The long-awaited package of amendments to the controversial 2016 Media Law that President Mohamed Abdullahi Mohamed, also known as “Farmaajo,” signed into law this week has not, as many had hoped, eliminated the possibility of journalists being jailed in connection with their work. It does contain major advances that will help to guarantee freedom of expression and opinion and press freedom, as enshrined in the 2012 Federal Provisional Constitution. It also provides for public service broadcasting, thereby helping to promote editorial independence and public accountability, according to the National Union of Somali Journalists (NUSOJ), a press freedom NGO that is RSF’s partner in Somalia.
But, despite RSF’s recommendations, the new law is not accompanied by any moratorium on arrests of journalists, which continue to take place at an alarming level, one of the highest in Africa.
There are major concerns about the new law’s criminalization of journalistic activities. Article 3 makes it illegal for journalists to be compelled by threat or force – for example, by political or armed actors – to publish “information which conflicts with the interests of the country, security, the economy, politics and society.” The new law does not protect the confidentiality of sources and makes it possible for journalists to be held responsible for the consequences of disclosing confidential information. It allows journalists to be fined for violations without limiting the size of the fines.
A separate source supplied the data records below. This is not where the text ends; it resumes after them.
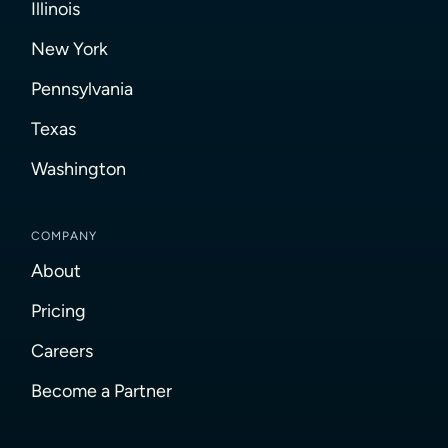
Illinois
New York
Pennsylvania
Texas
Washington
COMPANY
About
Pricing
Careers
Become a Partner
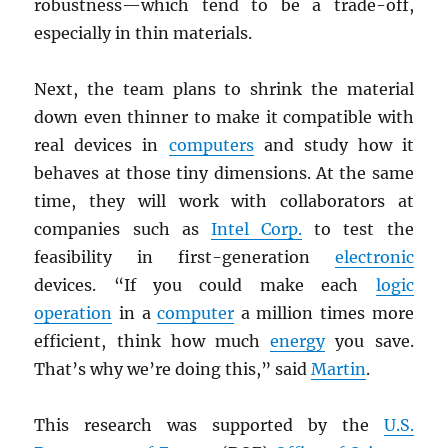
robustness—which tend to be a trade-off,
especially in thin materials.
Next, the team plans to shrink the material
down even thinner to make it compatible with
real devices in
computers
and study how it
behaves at those tiny dimensions. At the same
time, they will work with collaborators at
companies such as
Intel Corp.
to test the
feasibility in first-generation
electronic
devices. “If you could make each
logic
operation
in a
computer
a million times more
efficient, think how much
energy
you save.
That’s why we’re doing this,” said
Martin
.
This research was supported by the
U.S.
And it says that verdicts and sentences can be appealed before unspecified “competent jurisdictions,” opening the way to prison sentences.
“The amended media law contains some encouraging articles but they are undermined by the criminalization of journalistic acts, which continues to the part of the law despite our recommendations, and it does not decree a moratorium on arrests of journalists,” RSF editor-in-chief Pauline Adès-Mével said.“Somalia is still, and will continue to be, one of the continent’s most repressive countries as regards arrests of journalists. We call on the federal authorities to go further with media law reform in order to enable Somali journalists to work freely and without constraints, otherwise the government's promises of efforts in favour of press freedom and democratic values will remain unfulfilled.”
During a meeting in Paris in November 2019 with Somali Prime Minister Hassan Ali Khayre, RSF urged the rapid adoption of a national mechanism to protect and secure journalists. Somalia continues to be Africa’s deadliest country for journalists, with more than 50 killed in the past ten years. Efforts have nonetheless been made to combat impunity in recent years. A police officer who shot a journalist dead at a checkpoint was convicted in absentia and given a prison sentence. Two soldiers were discharged from the army for mistreating reporters. And, in response to a request from the NUSOJ, a court ordered the attorney-general’s office to investigate the more than 50 murders of journalist that remain unpunished.
Somalia is ranked 163rd out of 180 countries in RSF's 2020 World Press Freedom Index.